### Pipeline

Using scikit-learn's Pipeline with a built-in dataset, demonstrating how to chain together multiple functions for a machine learning workflow. This example uses the Iris dataset and applies preprocessing, feature selection, and a classifier. The pipeline will include at least five functions.

In [2]:
import numpy as np
import pandas as pd
from sklearn.datasets import load_iris
from sklearn.model_selection import train_test_split
from sklearn.preprocessing import StandardScaler, OneHotEncoder
from sklearn.impute import SimpleImputer
from sklearn.decomposition import PCA
from sklearn.ensemble import RandomForestClassifier
from sklearn.pipeline import Pipeline
from sklearn.compose import ColumnTransformer
from sklearn.model_selection import cross_val_score

In [3]:
# Load Iris dataset
iris = load_iris()
X = pd.DataFrame(iris.data, columns=iris.feature_names)
y = iris.target

In [None]:
# Split the dataset into train and test sets
X_train, X_test, y_train, y_test = train_test_split(X, y, test_size=0.3, random_state=42)


In [None]:
# Define preprocessing for numeric columns and encoding categorical data
# Here we assume the Iris dataset has numeric features, but this can be adapted for categorical data
numeric_features = X.columns
numeric_transformer = Pipeline(steps=[
    ('imputer', SimpleImputer(strategy='mean')),  # Handle missing values
    ('scaler', StandardScaler())                 # Standardize features
])

In [None]:
# Define a full preprocessing pipeline with PCA and RandomForest
# Applying PCA for dimensionality reduction
full_pipeline = Pipeline(steps=[
    ('preprocessor', numeric_transformer),
    ('pca', PCA(n_components=2)),                  # Dimensionality reduction to 2 components
    ('classifier', RandomForestClassifier(n_estimators=100, random_state=42))  # Classifier
])

In [None]:
# Cross-validation to evaluate the pipeline
cv_scores = cross_val_score(full_pipeline, X_train, y_train, cv=5)
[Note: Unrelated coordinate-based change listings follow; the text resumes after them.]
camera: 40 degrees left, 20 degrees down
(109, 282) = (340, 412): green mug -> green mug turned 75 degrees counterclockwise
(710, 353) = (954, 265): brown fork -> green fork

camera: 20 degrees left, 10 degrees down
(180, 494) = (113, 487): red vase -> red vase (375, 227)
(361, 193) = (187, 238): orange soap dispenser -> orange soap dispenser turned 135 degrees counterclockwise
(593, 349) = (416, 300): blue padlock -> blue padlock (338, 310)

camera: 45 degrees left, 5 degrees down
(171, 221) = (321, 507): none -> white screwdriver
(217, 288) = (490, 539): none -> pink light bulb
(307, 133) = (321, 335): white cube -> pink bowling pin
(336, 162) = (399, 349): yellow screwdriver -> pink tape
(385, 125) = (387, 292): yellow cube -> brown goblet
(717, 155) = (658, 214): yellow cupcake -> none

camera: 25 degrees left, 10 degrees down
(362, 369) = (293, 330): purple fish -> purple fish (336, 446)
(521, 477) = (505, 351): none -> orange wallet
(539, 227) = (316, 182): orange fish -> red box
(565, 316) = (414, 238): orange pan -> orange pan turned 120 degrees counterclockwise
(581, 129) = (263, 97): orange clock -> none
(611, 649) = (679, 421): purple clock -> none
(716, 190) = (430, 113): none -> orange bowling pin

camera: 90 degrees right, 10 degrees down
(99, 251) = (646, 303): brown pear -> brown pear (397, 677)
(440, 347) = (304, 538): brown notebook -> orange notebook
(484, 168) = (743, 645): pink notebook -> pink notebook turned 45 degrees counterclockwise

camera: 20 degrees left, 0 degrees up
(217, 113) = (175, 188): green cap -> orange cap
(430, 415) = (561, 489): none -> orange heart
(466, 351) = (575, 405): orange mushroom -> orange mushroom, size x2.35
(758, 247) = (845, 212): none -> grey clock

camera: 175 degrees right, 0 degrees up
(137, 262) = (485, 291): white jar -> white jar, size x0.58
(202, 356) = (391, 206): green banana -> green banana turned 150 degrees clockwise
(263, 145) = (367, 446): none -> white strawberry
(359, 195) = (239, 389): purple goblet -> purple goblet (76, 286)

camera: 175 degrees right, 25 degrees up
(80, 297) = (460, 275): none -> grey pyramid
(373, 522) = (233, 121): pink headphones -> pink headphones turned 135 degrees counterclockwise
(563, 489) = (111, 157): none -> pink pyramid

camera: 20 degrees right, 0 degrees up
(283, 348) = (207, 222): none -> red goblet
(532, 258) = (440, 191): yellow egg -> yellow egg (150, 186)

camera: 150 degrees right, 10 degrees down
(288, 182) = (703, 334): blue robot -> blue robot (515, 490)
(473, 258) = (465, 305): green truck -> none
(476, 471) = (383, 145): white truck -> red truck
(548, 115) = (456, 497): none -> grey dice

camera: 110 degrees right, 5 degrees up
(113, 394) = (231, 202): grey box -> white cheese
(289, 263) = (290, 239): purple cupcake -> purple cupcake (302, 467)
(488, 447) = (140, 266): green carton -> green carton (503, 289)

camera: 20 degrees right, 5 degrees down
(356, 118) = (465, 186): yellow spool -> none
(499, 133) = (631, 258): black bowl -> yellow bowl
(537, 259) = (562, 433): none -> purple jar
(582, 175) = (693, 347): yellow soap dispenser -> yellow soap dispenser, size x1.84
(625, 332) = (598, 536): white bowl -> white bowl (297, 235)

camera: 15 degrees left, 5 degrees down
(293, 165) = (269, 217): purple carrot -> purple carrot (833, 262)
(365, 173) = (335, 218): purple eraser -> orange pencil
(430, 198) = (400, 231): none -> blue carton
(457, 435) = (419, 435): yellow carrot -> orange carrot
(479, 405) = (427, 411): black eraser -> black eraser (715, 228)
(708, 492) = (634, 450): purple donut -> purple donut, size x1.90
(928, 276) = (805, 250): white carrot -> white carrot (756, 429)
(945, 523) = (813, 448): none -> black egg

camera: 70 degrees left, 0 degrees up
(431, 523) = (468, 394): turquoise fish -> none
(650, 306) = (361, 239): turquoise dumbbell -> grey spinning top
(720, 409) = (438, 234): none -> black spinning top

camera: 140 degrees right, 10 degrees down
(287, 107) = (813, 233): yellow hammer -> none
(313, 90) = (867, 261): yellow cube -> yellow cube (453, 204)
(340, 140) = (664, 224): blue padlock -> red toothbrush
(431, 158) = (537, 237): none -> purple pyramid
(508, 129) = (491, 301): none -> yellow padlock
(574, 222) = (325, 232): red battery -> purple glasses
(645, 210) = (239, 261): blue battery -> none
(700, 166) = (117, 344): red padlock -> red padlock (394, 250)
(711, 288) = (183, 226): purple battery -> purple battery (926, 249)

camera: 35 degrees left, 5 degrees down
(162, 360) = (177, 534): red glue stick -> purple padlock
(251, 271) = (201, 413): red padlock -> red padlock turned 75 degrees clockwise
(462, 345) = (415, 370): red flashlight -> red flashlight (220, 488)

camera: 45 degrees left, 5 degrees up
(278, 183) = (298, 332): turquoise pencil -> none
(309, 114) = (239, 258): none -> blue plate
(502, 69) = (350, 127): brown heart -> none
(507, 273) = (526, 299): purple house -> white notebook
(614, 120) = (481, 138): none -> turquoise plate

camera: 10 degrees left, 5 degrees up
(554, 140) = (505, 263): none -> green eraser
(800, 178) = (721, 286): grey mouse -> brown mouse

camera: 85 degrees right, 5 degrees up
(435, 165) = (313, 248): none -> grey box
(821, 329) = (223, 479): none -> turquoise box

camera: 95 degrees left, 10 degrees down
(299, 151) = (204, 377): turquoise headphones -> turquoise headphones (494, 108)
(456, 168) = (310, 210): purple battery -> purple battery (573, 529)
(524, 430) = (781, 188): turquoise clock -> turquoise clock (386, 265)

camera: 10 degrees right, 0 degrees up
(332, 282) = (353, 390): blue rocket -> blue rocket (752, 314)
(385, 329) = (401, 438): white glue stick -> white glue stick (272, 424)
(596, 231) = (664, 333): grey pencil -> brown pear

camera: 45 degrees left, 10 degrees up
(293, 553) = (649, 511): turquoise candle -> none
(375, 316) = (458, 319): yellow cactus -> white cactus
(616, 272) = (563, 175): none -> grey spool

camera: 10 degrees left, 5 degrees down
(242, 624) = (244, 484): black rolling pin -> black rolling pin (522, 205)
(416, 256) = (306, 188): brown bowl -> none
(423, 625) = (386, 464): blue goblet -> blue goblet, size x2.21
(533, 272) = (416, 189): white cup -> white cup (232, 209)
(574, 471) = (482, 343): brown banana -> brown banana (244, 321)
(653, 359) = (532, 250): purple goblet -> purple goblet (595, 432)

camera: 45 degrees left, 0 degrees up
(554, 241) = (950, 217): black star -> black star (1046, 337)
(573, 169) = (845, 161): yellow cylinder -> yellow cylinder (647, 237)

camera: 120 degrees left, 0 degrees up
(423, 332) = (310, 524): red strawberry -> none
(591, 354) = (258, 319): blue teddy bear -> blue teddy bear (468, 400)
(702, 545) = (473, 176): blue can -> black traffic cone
# Print cross-validation scores
print(f'Cross-validation scores: {cv_scores}')
print(f'Mean cross-validation score: {np.mean(cv_scores)}')

# Fit the pipeline on the training data
full_pipeline.fit(X_train, y_train)

# Evaluate the pipeline on the test set
test_score = full_pipeline.score(X_test, y_test)
print(f'Test set score: {test_score}')

Breakdown of the Pipeline:

Imputation (SimpleImputer):
This step is used to fill missing values with the mean value for each feature. This is useful if you have missing data in your dataset.

Standardization (StandardScaler):
The features are standardized to have a mean of 0 and a standard deviation of 1. This is important for algorithms like PCA and many machine learning algorithms.

Dimensionality Reduction (PCA):
Principal Component Analysis (PCA) is used to reduce the number of features from 4 to 2 for easier visualization and improved performance with less computational cost.

Classification (RandomForestClassifier):
A random forest classifier is used to train and predict the target variable, based on the features processed in the previous steps.

Cross-validation (cross_val_score):
This function is used to evaluate the model on different subsets of the data to ensure it generalizes well across different data splits.